冷え込む日韓関係改善の呼び水になるでしょうか。羽田空港と韓国・ソウルの金浦空港を結ぶ航空路線の運航が、2年4か月ぶりに再開しました。

記者
「羽田・金浦間の路線が再開し、今、第一便の乗客が搭乗口に向かっています」

韓国・ソウルにある金浦空港。きょう、新型コロナの影響で停止されていた羽田・金浦間の航空路線がおよそ2年4か月ぶりに再開しました。初日は仕事や親族の訪問など、観光以外で利用する人が多い様子。

羽田に向かう乗客
「今は仕事で行きますが、自由に行き来できるようになれば、観光でいつでも日本に行けるので、その時を待っています」

羽田・金浦路線は2003年に当時の小泉総理と廬武鉉大統領が出した日韓首脳共同声明に基づき運航が始まりました。

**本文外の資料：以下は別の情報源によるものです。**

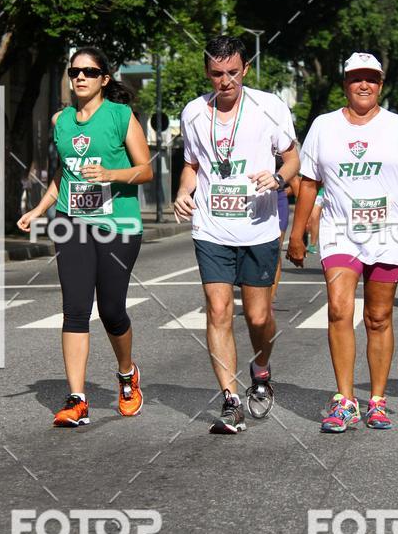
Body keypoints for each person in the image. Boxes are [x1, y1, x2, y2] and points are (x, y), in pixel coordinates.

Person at [287, 52, 398, 433]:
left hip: (388, 232)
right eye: (357, 78)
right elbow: (309, 183)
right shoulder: (324, 127)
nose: (364, 85)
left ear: (381, 84)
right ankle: (345, 399)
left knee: (378, 317)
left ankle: (376, 399)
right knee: (339, 310)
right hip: (340, 231)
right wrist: (296, 235)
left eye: (372, 79)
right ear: (345, 83)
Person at [17, 46, 153, 426]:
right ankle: (77, 398)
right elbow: (64, 174)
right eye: (74, 70)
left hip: (118, 225)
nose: (80, 77)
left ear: (104, 79)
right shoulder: (62, 120)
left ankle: (127, 375)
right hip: (71, 222)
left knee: (110, 310)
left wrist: (112, 175)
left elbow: (145, 171)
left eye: (89, 72)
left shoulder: (121, 117)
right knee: (75, 308)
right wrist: (38, 210)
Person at [174, 35, 299, 434]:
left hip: (259, 226)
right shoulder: (193, 112)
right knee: (218, 310)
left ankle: (260, 370)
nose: (225, 81)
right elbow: (192, 164)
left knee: (260, 316)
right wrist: (182, 192)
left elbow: (293, 157)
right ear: (207, 72)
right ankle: (230, 399)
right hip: (211, 227)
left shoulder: (270, 107)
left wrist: (278, 178)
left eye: (232, 72)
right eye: (216, 74)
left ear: (245, 69)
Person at [271, 152, 300, 302]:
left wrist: (302, 222)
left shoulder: (280, 154)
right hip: (252, 202)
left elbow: (296, 183)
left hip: (277, 201)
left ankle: (269, 299)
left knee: (274, 250)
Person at [305, 187, 324, 254]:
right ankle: (305, 234)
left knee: (314, 217)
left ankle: (313, 245)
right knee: (307, 223)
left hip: (319, 193)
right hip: (306, 192)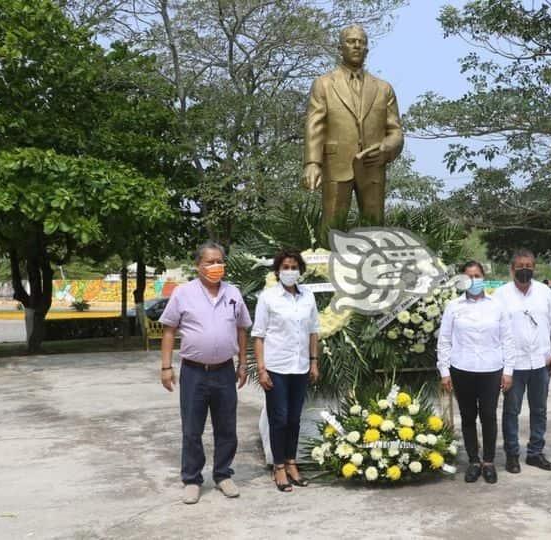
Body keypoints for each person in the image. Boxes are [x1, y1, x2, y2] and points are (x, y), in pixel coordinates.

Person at [159, 241, 252, 504]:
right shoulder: (183, 293)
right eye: (210, 262)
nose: (216, 266)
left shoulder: (233, 293)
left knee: (227, 427)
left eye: (219, 261)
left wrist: (243, 363)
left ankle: (223, 474)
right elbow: (168, 330)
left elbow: (242, 329)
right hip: (194, 372)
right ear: (198, 266)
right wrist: (166, 367)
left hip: (224, 371)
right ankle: (192, 479)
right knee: (192, 428)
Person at [303, 24, 404, 229]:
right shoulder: (323, 84)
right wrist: (312, 163)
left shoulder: (383, 89)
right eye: (351, 41)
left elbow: (395, 131)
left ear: (367, 49)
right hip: (336, 164)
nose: (357, 46)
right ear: (340, 48)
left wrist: (386, 149)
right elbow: (315, 125)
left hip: (373, 166)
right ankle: (328, 261)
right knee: (332, 226)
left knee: (375, 228)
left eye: (361, 42)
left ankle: (374, 262)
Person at [437, 261, 516, 483]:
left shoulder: (497, 305)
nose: (474, 280)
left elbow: (507, 340)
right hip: (462, 368)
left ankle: (489, 461)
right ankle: (473, 460)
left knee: (489, 416)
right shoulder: (453, 306)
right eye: (469, 276)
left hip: (491, 369)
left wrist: (508, 371)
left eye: (477, 275)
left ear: (484, 276)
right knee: (468, 416)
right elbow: (444, 341)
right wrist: (444, 371)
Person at [493, 249, 551, 474]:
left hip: (541, 363)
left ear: (534, 268)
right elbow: (494, 331)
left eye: (529, 266)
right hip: (513, 365)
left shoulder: (544, 292)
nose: (524, 270)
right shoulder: (500, 295)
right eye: (520, 266)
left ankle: (535, 453)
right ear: (512, 269)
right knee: (511, 412)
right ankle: (512, 455)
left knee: (539, 410)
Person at [251, 250, 320, 492]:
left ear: (300, 271)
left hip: (300, 366)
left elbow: (313, 331)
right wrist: (261, 369)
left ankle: (292, 463)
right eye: (285, 267)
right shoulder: (268, 298)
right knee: (278, 418)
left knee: (294, 418)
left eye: (294, 267)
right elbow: (258, 335)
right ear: (278, 271)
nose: (289, 271)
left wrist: (313, 362)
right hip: (276, 367)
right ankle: (278, 466)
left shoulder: (308, 297)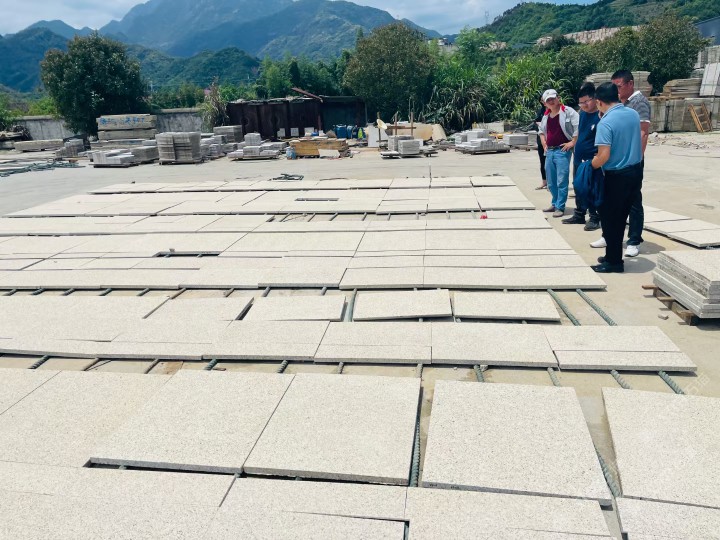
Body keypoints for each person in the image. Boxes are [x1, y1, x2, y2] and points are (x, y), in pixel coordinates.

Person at [590, 70, 650, 256]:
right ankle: (611, 249)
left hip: (617, 173)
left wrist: (590, 166)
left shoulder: (607, 122)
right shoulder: (631, 114)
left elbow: (604, 155)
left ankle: (620, 253)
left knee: (614, 215)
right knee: (621, 212)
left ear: (599, 102)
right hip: (633, 169)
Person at [562, 82, 601, 231]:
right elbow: (579, 133)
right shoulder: (583, 114)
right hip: (579, 158)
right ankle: (579, 214)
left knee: (591, 188)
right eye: (581, 103)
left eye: (586, 101)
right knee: (578, 187)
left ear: (595, 98)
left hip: (592, 160)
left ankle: (594, 217)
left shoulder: (601, 115)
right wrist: (574, 143)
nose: (584, 105)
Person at [538, 89, 579, 218]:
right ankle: (555, 202)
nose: (551, 101)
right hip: (550, 151)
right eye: (548, 100)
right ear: (544, 103)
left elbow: (578, 126)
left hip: (562, 151)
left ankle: (560, 206)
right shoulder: (546, 115)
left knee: (561, 180)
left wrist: (572, 142)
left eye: (553, 98)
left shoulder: (568, 111)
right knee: (551, 181)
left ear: (558, 98)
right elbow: (541, 131)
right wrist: (544, 143)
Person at [533, 97, 548, 190]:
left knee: (551, 162)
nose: (544, 102)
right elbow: (535, 123)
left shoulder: (556, 111)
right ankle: (544, 181)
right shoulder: (541, 111)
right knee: (542, 161)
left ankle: (551, 183)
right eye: (542, 100)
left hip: (551, 139)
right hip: (541, 139)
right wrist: (539, 125)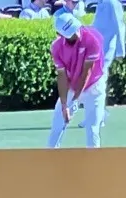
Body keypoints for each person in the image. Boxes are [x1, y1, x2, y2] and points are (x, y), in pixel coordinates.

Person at [48, 7, 107, 146]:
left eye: (75, 28)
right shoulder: (56, 48)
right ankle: (50, 156)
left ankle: (93, 159)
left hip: (94, 85)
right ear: (60, 34)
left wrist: (75, 101)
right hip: (71, 85)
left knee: (93, 129)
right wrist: (65, 105)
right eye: (70, 32)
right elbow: (62, 76)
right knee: (57, 124)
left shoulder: (93, 38)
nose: (75, 33)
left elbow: (87, 72)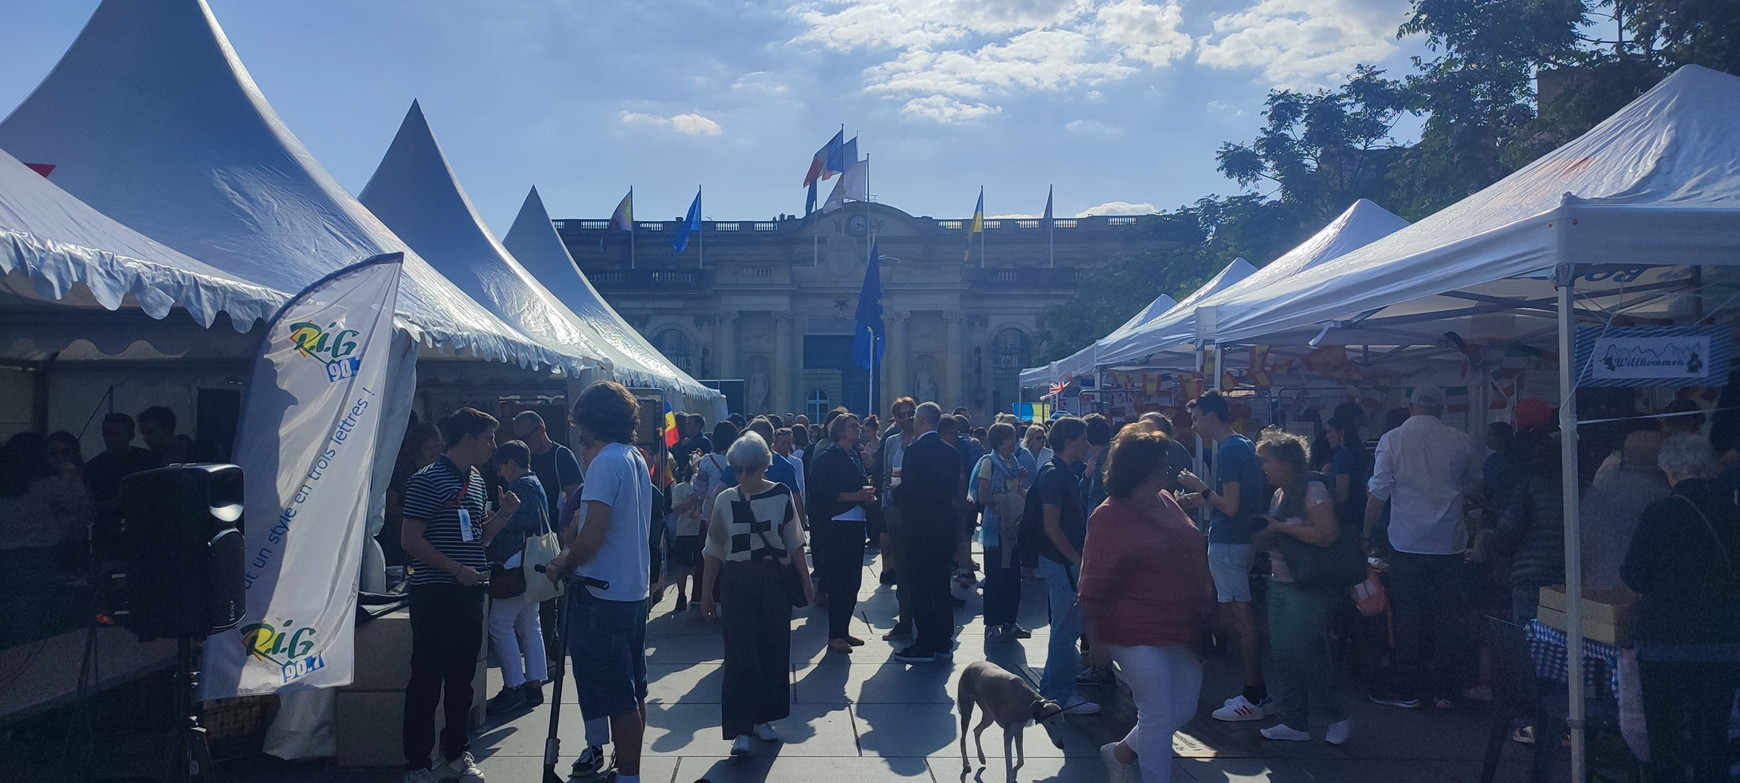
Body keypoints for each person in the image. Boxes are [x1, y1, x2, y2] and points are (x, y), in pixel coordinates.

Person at [1083, 423, 1210, 783]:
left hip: (1179, 623)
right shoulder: (1109, 515)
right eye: (1163, 460)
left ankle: (1121, 751)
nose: (1170, 467)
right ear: (1141, 467)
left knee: (1181, 709)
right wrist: (1096, 637)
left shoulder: (1166, 500)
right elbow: (1093, 580)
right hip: (1132, 627)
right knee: (1156, 713)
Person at [400, 408, 521, 783]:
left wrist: (502, 516)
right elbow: (410, 540)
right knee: (426, 679)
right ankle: (418, 763)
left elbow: (476, 540)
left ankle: (456, 752)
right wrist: (455, 569)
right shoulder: (426, 479)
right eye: (488, 438)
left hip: (470, 591)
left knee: (462, 680)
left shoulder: (477, 479)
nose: (493, 446)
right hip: (435, 593)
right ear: (467, 437)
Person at [546, 382, 654, 783]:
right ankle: (629, 772)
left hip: (602, 592)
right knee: (632, 690)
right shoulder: (633, 457)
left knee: (619, 696)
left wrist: (562, 562)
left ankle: (628, 777)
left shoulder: (605, 462)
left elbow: (592, 537)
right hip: (630, 590)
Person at [1621, 435, 1740, 783]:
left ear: (1670, 471)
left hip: (1664, 642)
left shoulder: (1657, 513)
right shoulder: (1732, 513)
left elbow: (1634, 575)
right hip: (1722, 641)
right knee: (1712, 733)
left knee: (1666, 734)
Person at [1362, 387, 1479, 710]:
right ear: (1441, 410)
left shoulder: (1392, 439)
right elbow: (1471, 484)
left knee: (1408, 616)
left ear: (1410, 406)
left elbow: (1379, 491)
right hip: (1449, 542)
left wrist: (1365, 532)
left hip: (1407, 540)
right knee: (1447, 616)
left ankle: (1407, 688)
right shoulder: (1461, 439)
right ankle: (1444, 689)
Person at [700, 432, 811, 757]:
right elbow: (714, 551)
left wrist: (806, 583)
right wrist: (706, 595)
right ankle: (741, 729)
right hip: (737, 580)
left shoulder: (781, 495)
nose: (744, 476)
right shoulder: (725, 500)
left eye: (750, 468)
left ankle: (763, 718)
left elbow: (794, 543)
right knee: (739, 654)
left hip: (774, 579)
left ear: (764, 466)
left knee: (775, 649)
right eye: (738, 469)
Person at [1250, 431, 1351, 744]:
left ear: (1286, 461)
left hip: (1308, 584)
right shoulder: (1282, 493)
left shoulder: (1312, 488)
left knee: (1299, 649)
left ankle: (1334, 714)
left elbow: (1327, 534)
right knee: (1285, 652)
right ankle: (1295, 721)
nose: (1262, 466)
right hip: (1282, 580)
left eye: (1266, 460)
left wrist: (1278, 527)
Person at [1176, 391, 1270, 722]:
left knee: (1239, 617)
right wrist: (1200, 498)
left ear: (1213, 415)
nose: (1194, 424)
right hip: (1239, 539)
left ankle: (1255, 694)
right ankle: (1254, 690)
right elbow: (1235, 502)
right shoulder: (1242, 444)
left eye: (1197, 417)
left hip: (1230, 542)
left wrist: (1202, 490)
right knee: (1234, 615)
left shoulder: (1230, 451)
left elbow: (1229, 505)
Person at [1030, 415, 1100, 713]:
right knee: (1066, 628)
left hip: (1061, 560)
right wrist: (1077, 560)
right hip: (1061, 561)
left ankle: (1051, 686)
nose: (1087, 444)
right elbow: (1051, 525)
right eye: (1083, 438)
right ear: (1070, 441)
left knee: (1065, 626)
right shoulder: (1055, 475)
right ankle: (1060, 693)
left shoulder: (1060, 471)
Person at [0, 432, 93, 647]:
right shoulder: (45, 485)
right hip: (37, 560)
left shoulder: (5, 488)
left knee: (8, 614)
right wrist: (72, 475)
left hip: (4, 560)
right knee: (35, 617)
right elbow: (81, 508)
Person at [483, 440, 550, 715]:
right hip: (532, 561)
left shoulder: (522, 487)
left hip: (516, 560)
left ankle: (514, 685)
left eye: (501, 466)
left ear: (511, 463)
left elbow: (512, 523)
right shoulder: (536, 483)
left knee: (500, 623)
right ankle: (533, 683)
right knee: (528, 623)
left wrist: (495, 515)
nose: (499, 472)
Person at [891, 402, 960, 663]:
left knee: (920, 585)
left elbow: (907, 491)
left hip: (919, 527)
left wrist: (894, 489)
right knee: (941, 585)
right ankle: (943, 640)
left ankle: (925, 643)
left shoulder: (914, 450)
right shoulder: (951, 451)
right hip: (944, 524)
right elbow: (953, 488)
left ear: (921, 420)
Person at [807, 413, 875, 653]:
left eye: (858, 425)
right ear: (839, 431)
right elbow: (823, 493)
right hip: (837, 525)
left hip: (856, 522)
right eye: (852, 426)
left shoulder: (854, 456)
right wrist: (856, 496)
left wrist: (867, 492)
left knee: (853, 581)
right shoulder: (829, 458)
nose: (858, 429)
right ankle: (835, 634)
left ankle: (843, 629)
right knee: (839, 581)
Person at [1580, 430, 1668, 591]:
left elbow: (1582, 546)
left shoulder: (1596, 495)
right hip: (1643, 592)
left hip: (1599, 590)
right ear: (1660, 458)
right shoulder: (1663, 497)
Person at [1497, 434, 1564, 623]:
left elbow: (1507, 527)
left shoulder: (1527, 488)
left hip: (1530, 573)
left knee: (1526, 640)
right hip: (1567, 577)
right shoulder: (1577, 490)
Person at [975, 423, 1028, 642]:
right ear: (999, 441)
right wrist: (1008, 500)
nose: (1014, 442)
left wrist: (1021, 491)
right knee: (996, 576)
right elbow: (983, 496)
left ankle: (1010, 621)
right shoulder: (989, 462)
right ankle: (992, 622)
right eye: (1011, 438)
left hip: (1012, 525)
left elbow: (1015, 489)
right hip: (996, 526)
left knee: (1013, 576)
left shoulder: (1013, 462)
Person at [83, 413, 161, 564]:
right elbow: (87, 506)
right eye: (107, 434)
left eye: (117, 434)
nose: (111, 439)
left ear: (130, 435)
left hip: (144, 534)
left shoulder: (148, 460)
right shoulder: (93, 467)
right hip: (108, 535)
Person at [878, 397, 919, 636]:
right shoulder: (892, 442)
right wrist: (886, 505)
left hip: (917, 512)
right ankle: (905, 619)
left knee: (919, 567)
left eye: (911, 413)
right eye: (902, 414)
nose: (907, 418)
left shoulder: (921, 442)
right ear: (895, 419)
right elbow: (885, 475)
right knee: (901, 568)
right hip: (894, 509)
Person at [384, 422, 443, 568]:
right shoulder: (401, 469)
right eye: (429, 448)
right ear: (417, 448)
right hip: (402, 538)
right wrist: (421, 511)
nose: (434, 452)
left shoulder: (442, 468)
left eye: (437, 447)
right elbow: (389, 508)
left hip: (436, 537)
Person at [512, 411, 582, 523]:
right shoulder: (522, 459)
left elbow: (574, 496)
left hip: (554, 532)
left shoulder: (562, 456)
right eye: (520, 440)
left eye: (526, 438)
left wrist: (565, 527)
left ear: (541, 430)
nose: (524, 444)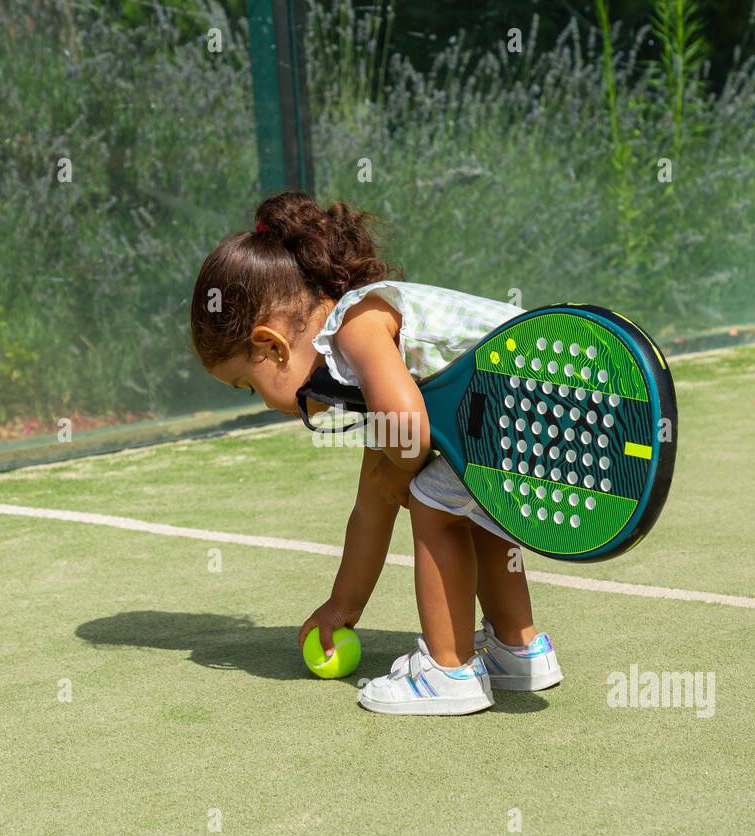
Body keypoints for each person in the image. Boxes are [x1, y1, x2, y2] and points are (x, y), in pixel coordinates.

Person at [189, 191, 561, 715]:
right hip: (547, 408)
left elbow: (407, 428)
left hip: (536, 400)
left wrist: (399, 471)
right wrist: (343, 604)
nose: (264, 403)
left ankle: (448, 672)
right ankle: (519, 650)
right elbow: (372, 507)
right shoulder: (366, 369)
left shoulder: (358, 326)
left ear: (271, 346)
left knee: (436, 504)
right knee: (470, 506)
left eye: (247, 385)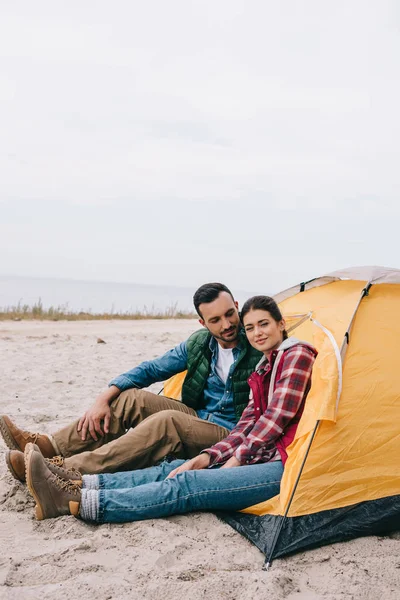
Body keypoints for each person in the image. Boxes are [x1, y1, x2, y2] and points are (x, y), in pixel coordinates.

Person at [23, 295, 317, 522]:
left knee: (187, 481)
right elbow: (248, 425)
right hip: (255, 451)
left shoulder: (295, 354)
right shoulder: (264, 364)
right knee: (174, 467)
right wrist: (206, 458)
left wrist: (233, 461)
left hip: (283, 461)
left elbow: (274, 420)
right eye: (250, 326)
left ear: (281, 324)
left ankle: (80, 502)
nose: (253, 332)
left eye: (263, 324)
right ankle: (73, 481)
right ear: (203, 322)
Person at [1, 283, 262, 480]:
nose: (227, 324)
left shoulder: (258, 343)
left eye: (230, 314)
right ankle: (50, 446)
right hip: (199, 415)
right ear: (202, 322)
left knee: (167, 421)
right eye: (215, 320)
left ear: (237, 306)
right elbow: (151, 369)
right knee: (128, 398)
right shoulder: (198, 343)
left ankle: (64, 469)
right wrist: (103, 398)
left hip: (231, 430)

年間の利用客は200万人を超え、両国の首都を結ぶ路線であることから、韓国では「日韓交流の象徴」とも呼ばれています。

戦後最悪とも言われる状況にまで冷え込んできた日韓関係。今回の運航再開に期待する声も…

羽田に向かう乗客
「韓国と日本の交流が活発になりそうですし、今後、お互い訪問しあって関係が良くなればと思います」

視察に来た旅行会社の関係者
「今回の羽田からのフライトをきっかけに、ますます(交流が)活性化してほしいと思っています」

一方、日本の岸田総理と韓国の尹錫悦大統領は現在、NATO首脳会議に参加するためスペインを訪問中。

韓国政府によりますと、2人は晩餐会で初めて対面し、会話を交わしました。こうした外交の動きや首都を結ぶ空路の再開で「雪解け」につながるのでしょうか。